Among its many successes, the neoliberal revolution’s greatest triumph may have been convincing people that capitalism could be democratic. With the tyrannical fetters of taxes and state regulation removed, neoliberalism’s ideological advocates claimed, the individual would be free to realize their authentic self. The forum in which that flourishing would take place, of course, was the market — a naturally efficient and self-correcting mechanism in which everyone could compete, own property, and ultimately become a capitalist in their own right.

Ridiculous as it always was, particularly after the crash of 2008, this rhetoric has taken on a whole new life in the age of apps, consumer reviews, and e-commerce. Robinhood, one of the companies at the center of the ongoing GameStop fiasco, is a case in point, having been founded in 2011 on a promise to “democratize access to the financial markets,” an ethos its founders say was inspired by none other than Occupy Wall Street.

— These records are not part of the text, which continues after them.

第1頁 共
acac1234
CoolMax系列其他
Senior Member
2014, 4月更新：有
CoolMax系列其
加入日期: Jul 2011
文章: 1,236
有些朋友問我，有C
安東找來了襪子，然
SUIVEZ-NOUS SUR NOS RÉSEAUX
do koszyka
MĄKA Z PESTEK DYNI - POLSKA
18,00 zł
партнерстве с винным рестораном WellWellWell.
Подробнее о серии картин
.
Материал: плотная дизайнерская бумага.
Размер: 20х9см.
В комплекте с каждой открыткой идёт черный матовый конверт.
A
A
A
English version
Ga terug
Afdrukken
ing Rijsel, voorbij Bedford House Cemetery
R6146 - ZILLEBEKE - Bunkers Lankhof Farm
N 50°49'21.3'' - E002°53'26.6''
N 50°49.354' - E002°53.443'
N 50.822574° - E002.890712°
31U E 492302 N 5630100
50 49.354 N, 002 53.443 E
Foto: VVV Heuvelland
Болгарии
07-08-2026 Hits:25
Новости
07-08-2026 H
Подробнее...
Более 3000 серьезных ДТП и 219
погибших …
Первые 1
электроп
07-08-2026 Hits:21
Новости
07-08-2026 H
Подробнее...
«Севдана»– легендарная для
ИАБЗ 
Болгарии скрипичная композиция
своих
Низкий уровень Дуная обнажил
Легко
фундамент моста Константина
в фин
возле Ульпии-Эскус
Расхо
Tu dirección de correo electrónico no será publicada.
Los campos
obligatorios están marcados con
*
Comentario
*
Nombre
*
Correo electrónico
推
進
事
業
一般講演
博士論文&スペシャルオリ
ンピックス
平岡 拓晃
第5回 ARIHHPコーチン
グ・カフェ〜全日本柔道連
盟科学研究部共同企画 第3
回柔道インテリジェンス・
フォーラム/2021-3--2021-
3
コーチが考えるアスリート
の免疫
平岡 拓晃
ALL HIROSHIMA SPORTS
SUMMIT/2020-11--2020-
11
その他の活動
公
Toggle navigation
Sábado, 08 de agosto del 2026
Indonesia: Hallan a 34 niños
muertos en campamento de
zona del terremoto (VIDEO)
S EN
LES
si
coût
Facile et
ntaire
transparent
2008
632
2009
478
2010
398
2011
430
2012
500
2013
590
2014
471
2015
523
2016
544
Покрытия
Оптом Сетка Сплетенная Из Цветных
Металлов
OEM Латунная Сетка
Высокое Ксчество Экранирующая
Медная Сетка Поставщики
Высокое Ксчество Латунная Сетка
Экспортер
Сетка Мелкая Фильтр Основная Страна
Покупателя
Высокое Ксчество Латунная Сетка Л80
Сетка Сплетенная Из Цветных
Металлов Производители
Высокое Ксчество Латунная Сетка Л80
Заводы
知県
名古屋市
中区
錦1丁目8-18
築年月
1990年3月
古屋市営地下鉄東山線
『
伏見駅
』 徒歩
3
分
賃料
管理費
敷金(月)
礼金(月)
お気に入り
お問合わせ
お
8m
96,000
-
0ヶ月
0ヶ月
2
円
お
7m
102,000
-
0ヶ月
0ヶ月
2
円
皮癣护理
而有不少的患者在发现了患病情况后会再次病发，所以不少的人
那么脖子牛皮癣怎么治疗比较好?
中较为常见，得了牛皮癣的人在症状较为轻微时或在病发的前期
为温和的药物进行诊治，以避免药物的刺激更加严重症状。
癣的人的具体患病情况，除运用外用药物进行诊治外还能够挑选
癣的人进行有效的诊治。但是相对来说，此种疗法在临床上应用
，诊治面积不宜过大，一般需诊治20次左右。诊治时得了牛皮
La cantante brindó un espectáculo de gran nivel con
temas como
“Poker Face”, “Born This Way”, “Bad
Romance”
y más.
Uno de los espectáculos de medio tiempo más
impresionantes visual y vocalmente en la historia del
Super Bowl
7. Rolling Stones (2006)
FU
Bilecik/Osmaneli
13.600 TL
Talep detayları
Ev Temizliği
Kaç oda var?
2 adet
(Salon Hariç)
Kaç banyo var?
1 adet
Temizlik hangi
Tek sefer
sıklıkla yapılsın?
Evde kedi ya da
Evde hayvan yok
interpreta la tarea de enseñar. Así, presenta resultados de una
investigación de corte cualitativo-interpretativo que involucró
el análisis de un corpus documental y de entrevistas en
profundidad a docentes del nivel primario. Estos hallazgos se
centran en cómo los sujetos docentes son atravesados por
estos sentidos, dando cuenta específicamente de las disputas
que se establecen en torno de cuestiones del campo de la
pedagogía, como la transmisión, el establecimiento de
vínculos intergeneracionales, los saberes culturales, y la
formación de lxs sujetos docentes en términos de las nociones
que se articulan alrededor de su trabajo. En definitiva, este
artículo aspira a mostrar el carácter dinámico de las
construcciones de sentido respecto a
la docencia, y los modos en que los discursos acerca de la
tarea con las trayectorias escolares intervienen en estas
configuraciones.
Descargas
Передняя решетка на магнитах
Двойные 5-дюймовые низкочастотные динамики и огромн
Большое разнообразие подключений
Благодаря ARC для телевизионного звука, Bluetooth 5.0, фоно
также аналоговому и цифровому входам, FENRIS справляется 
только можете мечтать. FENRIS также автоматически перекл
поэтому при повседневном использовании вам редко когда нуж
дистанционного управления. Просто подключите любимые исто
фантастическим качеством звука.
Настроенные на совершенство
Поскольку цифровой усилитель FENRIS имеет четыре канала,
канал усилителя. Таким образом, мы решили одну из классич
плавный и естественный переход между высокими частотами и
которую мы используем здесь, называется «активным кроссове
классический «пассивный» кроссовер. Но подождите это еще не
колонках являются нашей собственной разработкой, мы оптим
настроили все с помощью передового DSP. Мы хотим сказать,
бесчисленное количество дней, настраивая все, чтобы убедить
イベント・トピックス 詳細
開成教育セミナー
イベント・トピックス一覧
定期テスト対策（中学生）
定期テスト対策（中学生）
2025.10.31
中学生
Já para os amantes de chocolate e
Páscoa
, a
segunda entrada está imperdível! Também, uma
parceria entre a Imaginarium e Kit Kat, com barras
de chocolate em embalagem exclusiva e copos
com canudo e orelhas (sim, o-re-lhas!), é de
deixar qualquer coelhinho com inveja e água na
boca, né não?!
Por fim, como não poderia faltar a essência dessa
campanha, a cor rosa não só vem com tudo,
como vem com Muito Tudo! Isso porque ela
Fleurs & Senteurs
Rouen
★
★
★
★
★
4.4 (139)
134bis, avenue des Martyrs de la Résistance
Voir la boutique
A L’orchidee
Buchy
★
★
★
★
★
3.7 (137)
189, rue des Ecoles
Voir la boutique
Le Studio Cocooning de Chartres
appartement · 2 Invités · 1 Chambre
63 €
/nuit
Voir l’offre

One obvious irony of this claim is that Robinhood’s business model is actually premised on the sale of its users’ trading information to larger firms — their “freemium” investment tool in effect a kind of direct market research that allows companies like Citadel Securities (which boasted $6.7 billion in revenue last year) to generate more profit for themselves.

As plenty have also noted, the app’s role in shutting out the Reddit-based trading of GameStop and other stocks alongside Wall Street players like TD Ameritrade clearly gives the lie to its promise of radically democratized finance. Less closely examined, however, has been the role of social media platforms in aiding this crackdown. Two days ago,Nasdaq CEO Adena Friedman announced the exchange’s willingness to halt trading on the basis of social media chatter, telling CNBC:

If we see a significant rise in the chatter on social media channels . . . and we also match that up against unusual trading activity, we will potentially halt that stock to allow ourselves to investigate the situation, to engage with the company, and give investors a chance to recalibrate their positions.

The same day, digital messaging site Discord banned the server of r/WallStreetBets, the subreddit at the center of the chaos, on the grounds that it contained offensive language. (For what it’s worth, at least two new servers have since emerged and have yet to be taken down.) Less consequential, though nevertheless astonishing, was a massive purge of negative reviews of the Robinhood app left on the Google Play store.

As The Verge reported this week, Robinhood found itself flooded with a deluge of one-star ratings courtesy of users irate that it had blocked the purchase of GameStop, AMC, and other stocks at the center of the ongoing controversy. No matter: Google had soon deleted nearly one hundred thousand of these negative reviews, bringing the app’s rating into a near tie with the 4.7-star average it still enjoys at Apple’s store. Though Google assured The Verge that companies are not themselves empowered to delete negative reviews, the actual reasoning behind the deletion process, which it said “combines human intelligence with machine learning to detect and enforce policy violations in ratings and reviews,” remains inscrutable at best.

As Edward Ongweso Jr has observed, the David vs. Goliath narrative being applied to the whole episode is more than a bit misleading, with large investment firms like BlackRock — hardly the vanguards of a populist people’s front — being the biggest winners so far. Given the way it’s played out, it’s also quite likely to inspire yet another round of demands for a more inclusive stock market, a response that decidedly misses the point.

Regardless, the GameStop stock saga exposes the fallacy of a democratic capitalism whose markets are free, welcoming, and open to all. Like a roulette wheel at an Atlantic City casino, those who run the table and have the keys to the vault always get to determine the rules of the road and who’s allowed to play. In the rigged game of American capitalism, by the same token, a small few at the top decide what counts as legitimate market activity — while the mods of social media and digital storefronts stand ready to deal with any patrons who complain.